目の前にぷチこ(仮名)の顔が現れた。どんどん近づいてゆく。
ミ「うわーーーーっ、どいて!どいて!」
ぷチこ(仮名)にそんな叫びが聞こえるべくもなかった。
しかも、のんきそうに欠伸をし始めた。
しかし、この欠伸がミナたく(仮名)を恐怖の淵に誘い込むこととなる。
ミナたく(仮名)の体はその欠伸の中心、つまり口の中へと突き進んでゆく。

ミ「え?え?もしかして……うそおおおおおぉぉぉぉっ!」

叫ぶ間もなく、ミナたく(仮名)の体はぶチこ(仮名)の唇の間を通って
桃色の世界に囚われて行ってしまった。

ぷ「あぁぁぁぁぁ……はむ、むにゅむにゅ」
ぷチこ(仮名)は欠伸を終え、速やかに口を閉じた。
ぷチこ(仮名)の口内には、平常の如く大量の唾液が分泌され始めた。
その勢いは、うサだ(仮名)のそれの比ではない。
ミ「うわっ唾がいっぱい……ゴボゴボ……ぶはっ」
ミナたく(仮名)はどんどんかさが増してゆく唾液に溺れそうになる。
うサだ(仮名)の口の中よりも暑くて、表面が柔らかい。
口内に籠る臭いは、うサだ(仮名)ほど強くはない。
さっきまでいた世界とはまた一味違う地獄に送り込まれ、
ミナたく(仮名)は悶えながらもがく。

ぷ「ん……ゴクッ……むにゅむにゅ」
ぷチこ(仮名)は、たまった唾をあっさりと飲み込んだ。
その口の中では、折角うサだ(仮名)の体内から脱出した疲労困憊のミナたく(仮名)が
その大きな動きのまにまに小さな喉の穴の向こうへと送り込まれて行っていた。
懐中電灯を点けっ放しにしていたためその行程がしっかりと目に焼き付けられた。
ミ「あああああぁぁぁぁぁぁぁっ」
唾液の海に浸り、ゆらゆらとした視界の中でミナたく(仮名)は
幼女の体内奧深くへと落ち込んで行った。

一同「いただきまーす」
げー魔ーず(仮名)店員は揃って昼食を食べ始めた。
ぷチこ(仮名)もモグモグとごはんを盛んに口に入れては噛んで飲み込む。
その小さな体の、お腹の中に、さらに小さな体の少年がいた。
噛み砕かれてドロドロになった食べ物が体の上にどんどんかかってゆく。
ミナたく(仮名)の体力はさっきの脱出に使い切ってしまい、もう動けない。
諦めるしかないと思った。

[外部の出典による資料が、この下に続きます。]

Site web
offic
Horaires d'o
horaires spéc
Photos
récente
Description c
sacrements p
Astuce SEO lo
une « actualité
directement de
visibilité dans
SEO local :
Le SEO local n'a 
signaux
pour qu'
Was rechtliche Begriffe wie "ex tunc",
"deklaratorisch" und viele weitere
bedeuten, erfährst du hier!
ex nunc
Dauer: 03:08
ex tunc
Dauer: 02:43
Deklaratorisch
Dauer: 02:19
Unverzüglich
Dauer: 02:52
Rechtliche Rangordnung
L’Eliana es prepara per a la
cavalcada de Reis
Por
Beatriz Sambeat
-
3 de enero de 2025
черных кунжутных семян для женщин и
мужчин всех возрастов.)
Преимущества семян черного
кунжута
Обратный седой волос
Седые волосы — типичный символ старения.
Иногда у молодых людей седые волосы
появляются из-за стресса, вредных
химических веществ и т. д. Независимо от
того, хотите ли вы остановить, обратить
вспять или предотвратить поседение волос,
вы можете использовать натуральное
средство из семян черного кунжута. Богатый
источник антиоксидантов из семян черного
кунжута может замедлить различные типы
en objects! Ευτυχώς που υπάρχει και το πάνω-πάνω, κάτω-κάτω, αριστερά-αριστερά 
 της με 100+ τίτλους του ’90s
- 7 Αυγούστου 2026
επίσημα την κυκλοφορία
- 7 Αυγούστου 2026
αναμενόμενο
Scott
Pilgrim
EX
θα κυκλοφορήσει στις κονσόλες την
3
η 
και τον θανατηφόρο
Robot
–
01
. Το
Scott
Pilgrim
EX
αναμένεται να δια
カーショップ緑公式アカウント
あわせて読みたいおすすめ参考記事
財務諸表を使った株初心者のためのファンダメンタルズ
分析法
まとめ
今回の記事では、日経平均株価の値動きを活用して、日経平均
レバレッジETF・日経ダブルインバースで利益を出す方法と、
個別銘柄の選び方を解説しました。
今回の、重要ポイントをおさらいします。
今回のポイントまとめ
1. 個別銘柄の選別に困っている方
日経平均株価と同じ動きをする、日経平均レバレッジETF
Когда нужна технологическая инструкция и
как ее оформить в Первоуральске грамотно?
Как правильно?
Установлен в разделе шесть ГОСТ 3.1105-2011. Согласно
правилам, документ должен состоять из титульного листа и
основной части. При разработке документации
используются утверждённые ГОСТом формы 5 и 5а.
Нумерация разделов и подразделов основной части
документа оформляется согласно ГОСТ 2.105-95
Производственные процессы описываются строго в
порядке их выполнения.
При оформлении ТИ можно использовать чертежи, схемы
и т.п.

こんなに運が悪くてはもうどうしようもない。
このまま、この美しい幼女の胃の中で溶けてしまうだろう。もう疲れた。

食事をとってぷチこ(仮名)の胃は激しい活動を始め、
ミナたく(仮名)の体は上下左右に振られて行く。
それと同時に、肉体は脆く崩れていった。
懐中電灯の灯が消えてゆく。くすんだ桃色の景色が暗く暗くなっていった。

ぷチこ(仮名)は、元気に働いている。
たっぷりと栄養を摂って、これからも健やかに育ってゆくだろう。